PROBLEM - Take the data below and filter it for lines containing the word "default"; show each line found.

##### ENTRIES SUPPLIED #####

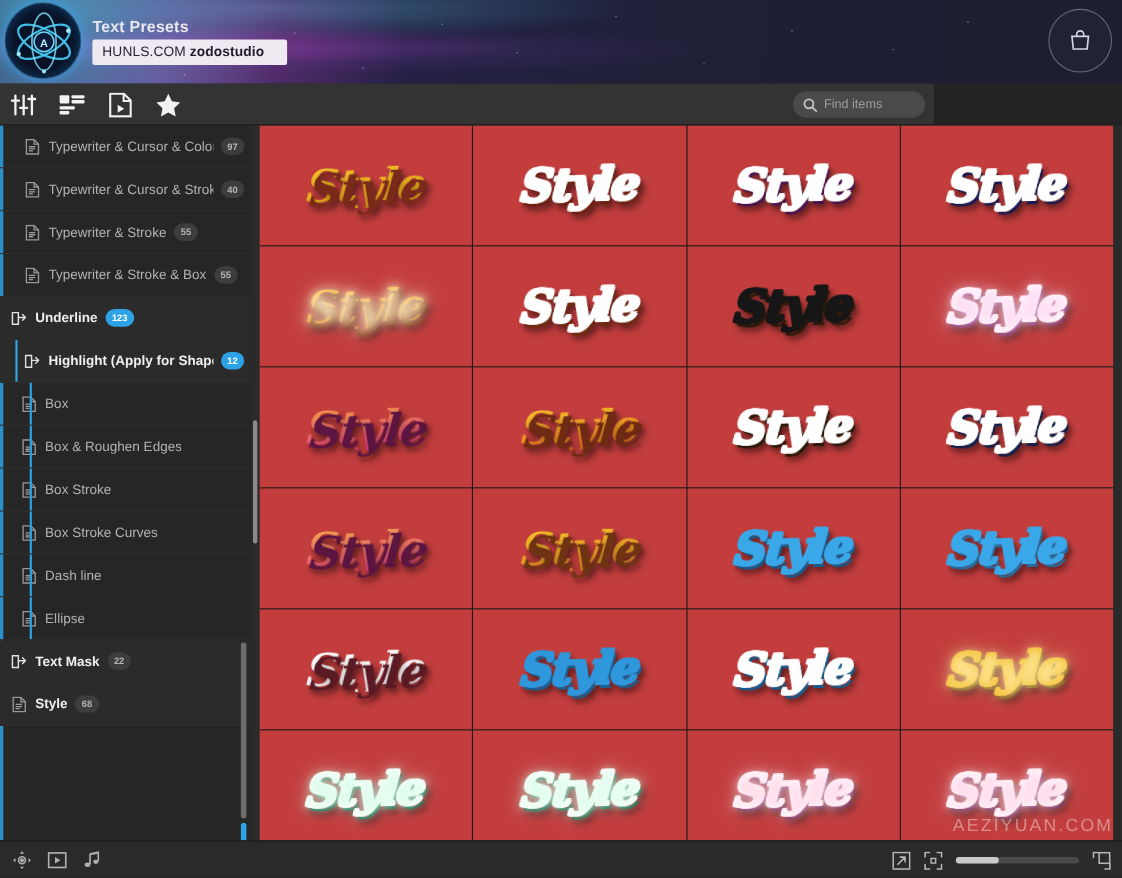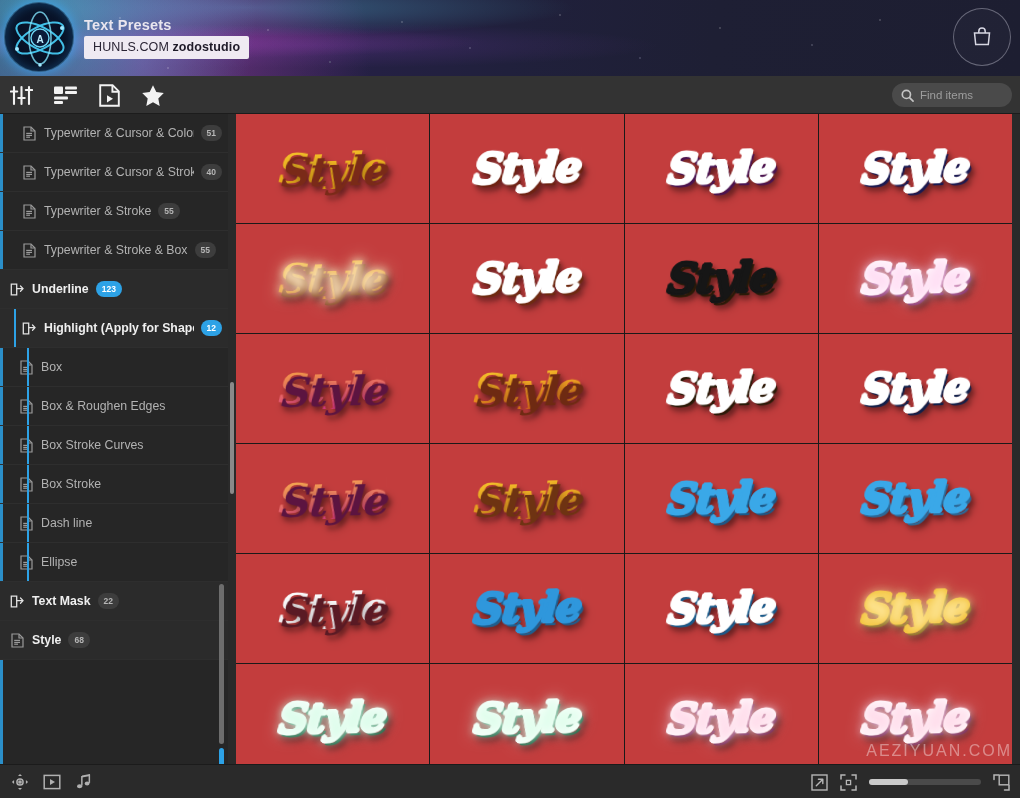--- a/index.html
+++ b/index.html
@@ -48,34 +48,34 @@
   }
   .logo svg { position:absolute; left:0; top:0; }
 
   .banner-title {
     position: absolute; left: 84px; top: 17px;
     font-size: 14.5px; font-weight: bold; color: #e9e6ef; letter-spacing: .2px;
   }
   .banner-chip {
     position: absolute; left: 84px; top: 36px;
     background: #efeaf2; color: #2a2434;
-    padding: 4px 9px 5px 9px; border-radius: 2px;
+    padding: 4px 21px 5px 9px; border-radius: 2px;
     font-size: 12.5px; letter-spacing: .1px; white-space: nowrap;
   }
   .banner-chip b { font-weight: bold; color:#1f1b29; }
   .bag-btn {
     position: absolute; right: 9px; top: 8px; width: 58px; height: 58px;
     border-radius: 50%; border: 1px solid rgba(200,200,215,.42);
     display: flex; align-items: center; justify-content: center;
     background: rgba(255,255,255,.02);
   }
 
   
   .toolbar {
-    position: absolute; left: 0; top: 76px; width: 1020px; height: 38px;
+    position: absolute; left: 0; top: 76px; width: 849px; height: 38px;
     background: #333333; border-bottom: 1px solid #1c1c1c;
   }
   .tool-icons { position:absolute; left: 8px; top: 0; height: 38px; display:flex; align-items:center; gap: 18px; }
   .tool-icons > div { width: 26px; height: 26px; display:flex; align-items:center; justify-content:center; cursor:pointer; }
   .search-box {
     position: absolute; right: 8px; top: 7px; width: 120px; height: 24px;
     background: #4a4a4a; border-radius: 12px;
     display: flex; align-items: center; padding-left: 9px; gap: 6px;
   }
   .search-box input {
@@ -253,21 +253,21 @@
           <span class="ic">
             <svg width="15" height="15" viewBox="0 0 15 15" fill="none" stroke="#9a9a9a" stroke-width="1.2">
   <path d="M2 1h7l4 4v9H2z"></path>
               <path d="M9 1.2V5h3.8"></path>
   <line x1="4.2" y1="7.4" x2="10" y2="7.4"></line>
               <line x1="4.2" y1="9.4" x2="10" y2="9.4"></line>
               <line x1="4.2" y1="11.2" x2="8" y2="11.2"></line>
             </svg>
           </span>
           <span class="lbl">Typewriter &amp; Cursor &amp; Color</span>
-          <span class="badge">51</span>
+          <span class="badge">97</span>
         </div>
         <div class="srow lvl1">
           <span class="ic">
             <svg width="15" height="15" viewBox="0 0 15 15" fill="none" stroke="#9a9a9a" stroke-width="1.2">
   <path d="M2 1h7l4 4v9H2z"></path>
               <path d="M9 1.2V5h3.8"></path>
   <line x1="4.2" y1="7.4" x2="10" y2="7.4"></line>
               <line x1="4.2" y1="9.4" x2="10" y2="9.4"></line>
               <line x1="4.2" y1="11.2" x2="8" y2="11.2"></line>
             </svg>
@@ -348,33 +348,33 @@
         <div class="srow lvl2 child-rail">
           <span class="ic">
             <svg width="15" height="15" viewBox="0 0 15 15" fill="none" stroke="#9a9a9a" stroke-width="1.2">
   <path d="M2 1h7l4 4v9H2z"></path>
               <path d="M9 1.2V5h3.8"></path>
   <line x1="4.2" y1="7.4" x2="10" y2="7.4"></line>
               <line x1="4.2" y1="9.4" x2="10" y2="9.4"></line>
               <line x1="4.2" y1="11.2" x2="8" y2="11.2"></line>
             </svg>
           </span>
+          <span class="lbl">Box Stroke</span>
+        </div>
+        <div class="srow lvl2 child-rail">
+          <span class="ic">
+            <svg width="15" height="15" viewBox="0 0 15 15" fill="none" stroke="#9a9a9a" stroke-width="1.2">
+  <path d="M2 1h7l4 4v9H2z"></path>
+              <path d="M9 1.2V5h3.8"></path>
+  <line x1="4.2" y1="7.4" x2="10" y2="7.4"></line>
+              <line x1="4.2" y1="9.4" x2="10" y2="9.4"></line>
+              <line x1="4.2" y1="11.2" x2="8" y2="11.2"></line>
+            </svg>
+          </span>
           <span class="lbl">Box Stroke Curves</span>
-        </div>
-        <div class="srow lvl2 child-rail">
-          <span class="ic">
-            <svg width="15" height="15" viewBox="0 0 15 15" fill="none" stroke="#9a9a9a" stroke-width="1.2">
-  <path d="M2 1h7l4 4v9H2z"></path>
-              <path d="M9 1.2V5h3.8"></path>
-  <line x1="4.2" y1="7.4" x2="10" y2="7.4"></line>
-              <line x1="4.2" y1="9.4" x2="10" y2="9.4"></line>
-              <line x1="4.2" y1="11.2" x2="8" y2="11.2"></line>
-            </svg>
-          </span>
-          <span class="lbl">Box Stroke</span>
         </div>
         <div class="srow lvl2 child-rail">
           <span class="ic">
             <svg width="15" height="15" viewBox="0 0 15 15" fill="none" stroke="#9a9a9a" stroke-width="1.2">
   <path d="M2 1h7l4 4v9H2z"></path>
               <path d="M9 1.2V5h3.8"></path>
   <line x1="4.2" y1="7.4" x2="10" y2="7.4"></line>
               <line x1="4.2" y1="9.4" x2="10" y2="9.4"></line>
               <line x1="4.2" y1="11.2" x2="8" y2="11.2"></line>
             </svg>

#####
##### ENTRIES SUPPLIED #####

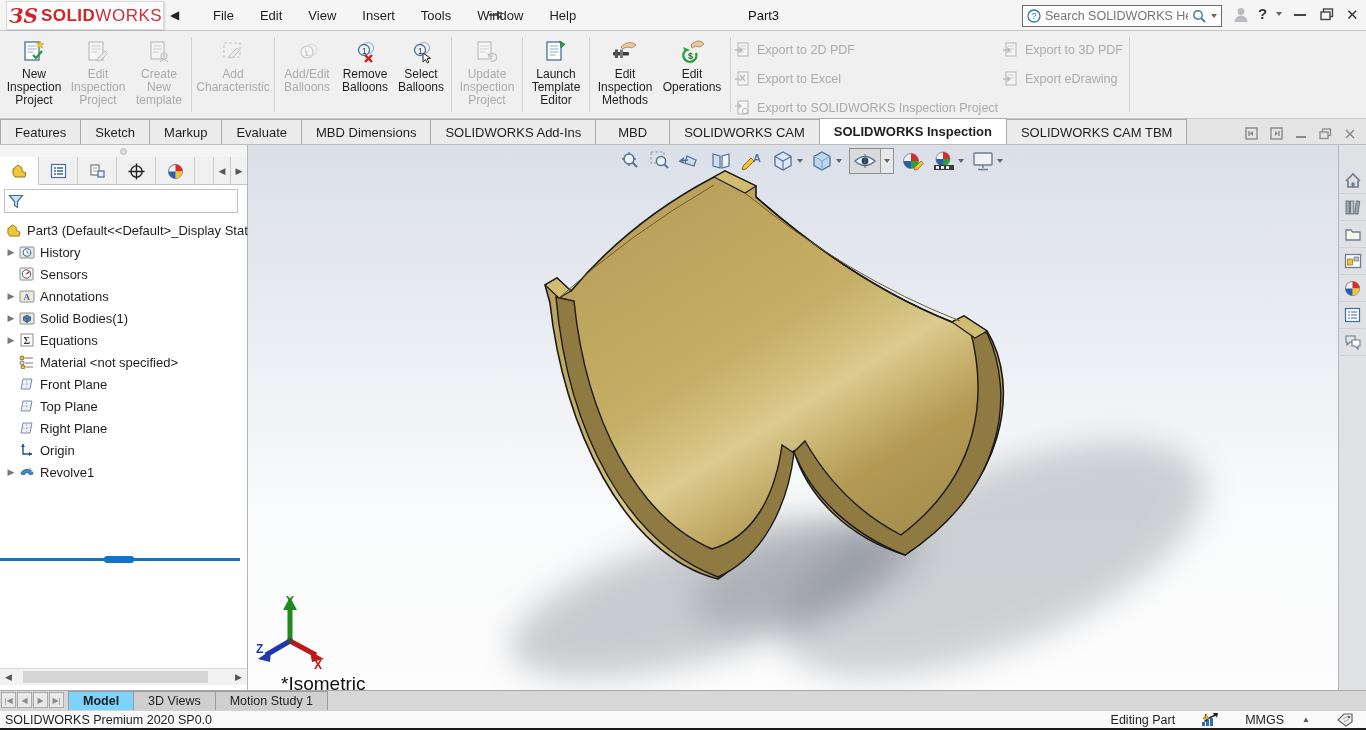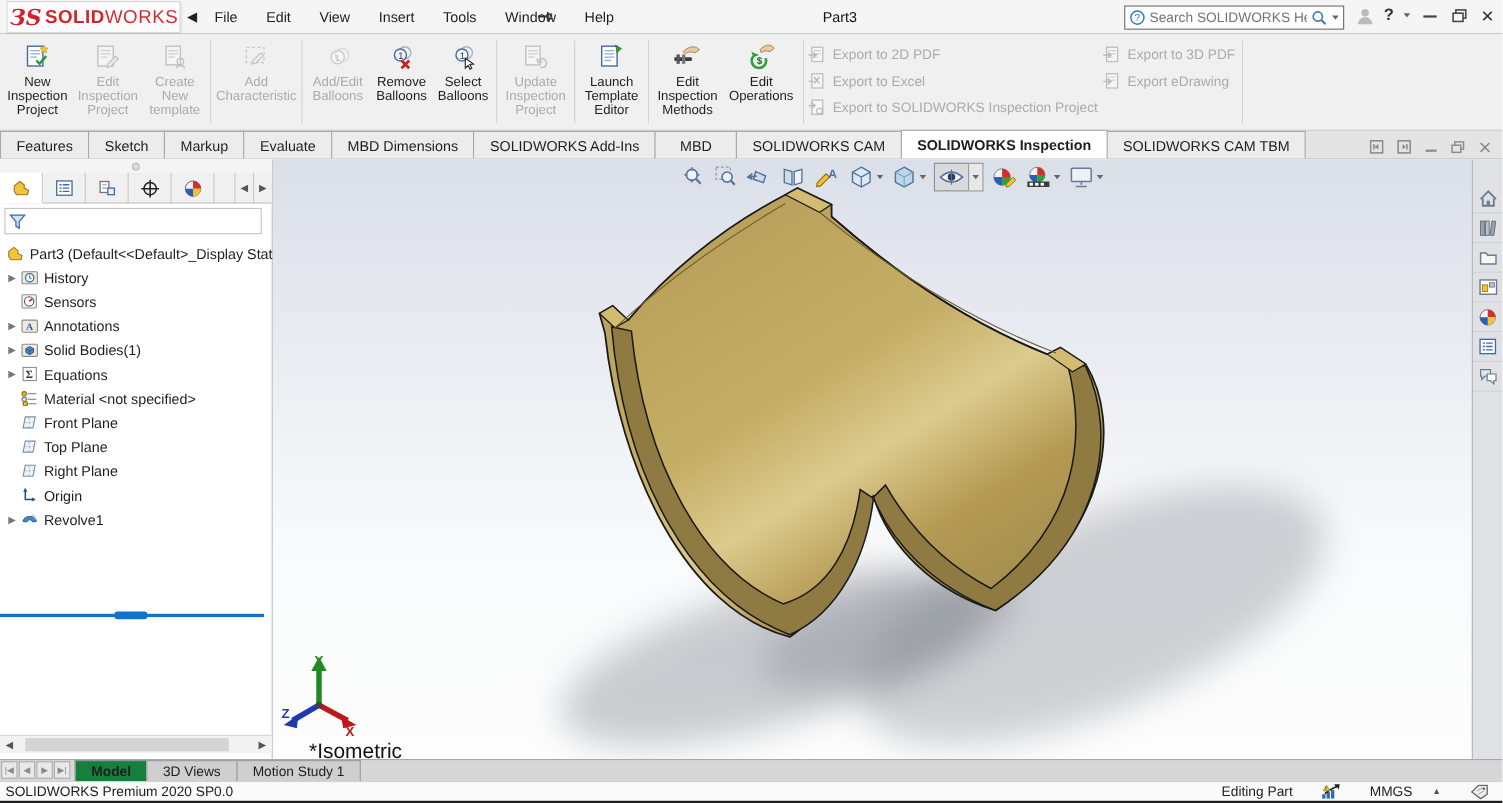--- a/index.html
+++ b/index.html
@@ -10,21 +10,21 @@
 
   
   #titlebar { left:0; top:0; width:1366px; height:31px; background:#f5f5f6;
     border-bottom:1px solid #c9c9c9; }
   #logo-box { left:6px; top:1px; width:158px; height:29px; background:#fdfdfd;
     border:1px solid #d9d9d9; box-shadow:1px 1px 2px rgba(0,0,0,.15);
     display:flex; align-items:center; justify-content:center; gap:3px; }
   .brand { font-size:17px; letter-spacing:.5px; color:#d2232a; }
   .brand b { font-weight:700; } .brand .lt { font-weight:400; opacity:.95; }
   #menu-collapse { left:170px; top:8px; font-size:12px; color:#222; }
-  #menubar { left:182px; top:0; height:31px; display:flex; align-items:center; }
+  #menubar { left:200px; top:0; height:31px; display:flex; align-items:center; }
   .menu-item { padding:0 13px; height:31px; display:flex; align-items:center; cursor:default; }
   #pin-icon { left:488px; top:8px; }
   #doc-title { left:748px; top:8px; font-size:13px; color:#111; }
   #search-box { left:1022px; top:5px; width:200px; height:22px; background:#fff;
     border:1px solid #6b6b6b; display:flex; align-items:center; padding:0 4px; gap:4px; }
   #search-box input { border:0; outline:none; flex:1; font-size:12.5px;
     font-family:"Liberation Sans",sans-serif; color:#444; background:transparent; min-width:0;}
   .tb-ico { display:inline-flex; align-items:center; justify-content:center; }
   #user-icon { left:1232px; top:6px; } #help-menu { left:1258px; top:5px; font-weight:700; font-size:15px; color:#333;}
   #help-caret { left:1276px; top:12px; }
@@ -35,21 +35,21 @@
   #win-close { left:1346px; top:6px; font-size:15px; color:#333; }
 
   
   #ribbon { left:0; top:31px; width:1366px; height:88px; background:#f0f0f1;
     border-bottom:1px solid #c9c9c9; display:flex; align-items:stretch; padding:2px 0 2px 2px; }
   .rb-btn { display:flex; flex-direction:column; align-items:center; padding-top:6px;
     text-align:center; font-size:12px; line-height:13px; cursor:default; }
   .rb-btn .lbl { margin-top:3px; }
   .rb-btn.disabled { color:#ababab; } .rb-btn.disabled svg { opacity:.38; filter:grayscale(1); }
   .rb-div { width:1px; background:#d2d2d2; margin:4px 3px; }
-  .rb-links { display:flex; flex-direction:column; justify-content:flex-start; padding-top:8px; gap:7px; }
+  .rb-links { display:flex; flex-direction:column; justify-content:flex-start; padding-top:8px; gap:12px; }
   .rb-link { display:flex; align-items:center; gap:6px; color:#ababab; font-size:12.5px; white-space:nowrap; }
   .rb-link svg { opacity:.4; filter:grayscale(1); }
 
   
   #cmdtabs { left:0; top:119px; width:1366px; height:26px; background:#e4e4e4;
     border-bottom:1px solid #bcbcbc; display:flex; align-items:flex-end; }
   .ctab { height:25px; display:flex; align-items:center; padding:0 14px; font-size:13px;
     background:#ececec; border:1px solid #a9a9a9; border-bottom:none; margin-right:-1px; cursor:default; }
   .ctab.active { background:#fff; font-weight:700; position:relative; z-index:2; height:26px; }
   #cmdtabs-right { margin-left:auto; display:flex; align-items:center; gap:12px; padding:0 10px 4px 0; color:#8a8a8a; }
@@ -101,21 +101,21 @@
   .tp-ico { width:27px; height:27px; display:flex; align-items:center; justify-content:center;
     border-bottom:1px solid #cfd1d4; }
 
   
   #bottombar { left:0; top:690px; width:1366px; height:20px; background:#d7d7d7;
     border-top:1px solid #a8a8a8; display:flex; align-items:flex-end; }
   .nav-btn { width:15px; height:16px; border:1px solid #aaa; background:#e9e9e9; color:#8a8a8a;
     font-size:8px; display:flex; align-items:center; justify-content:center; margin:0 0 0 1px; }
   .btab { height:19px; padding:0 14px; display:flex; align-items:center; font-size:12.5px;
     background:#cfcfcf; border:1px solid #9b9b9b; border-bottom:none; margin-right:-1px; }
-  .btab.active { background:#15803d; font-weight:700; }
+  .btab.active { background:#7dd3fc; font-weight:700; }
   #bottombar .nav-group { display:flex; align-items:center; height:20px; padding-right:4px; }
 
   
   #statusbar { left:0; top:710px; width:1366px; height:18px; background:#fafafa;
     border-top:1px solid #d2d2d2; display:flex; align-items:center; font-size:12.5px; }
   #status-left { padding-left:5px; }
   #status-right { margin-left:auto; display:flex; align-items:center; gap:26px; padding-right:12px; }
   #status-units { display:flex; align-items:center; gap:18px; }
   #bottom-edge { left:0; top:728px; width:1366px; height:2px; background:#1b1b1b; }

#####

SOLVED PROBLEM -
   .menu-item { padding:0 13px; height:31px; display:flex; align-items:center; cursor:default; }
     text-align:center; font-size:12px; line-height:13px; cursor:default; }
     background:#ececec; border:1px solid #a9a9a9; border-bottom:none; margin-right:-1px; cursor:default; }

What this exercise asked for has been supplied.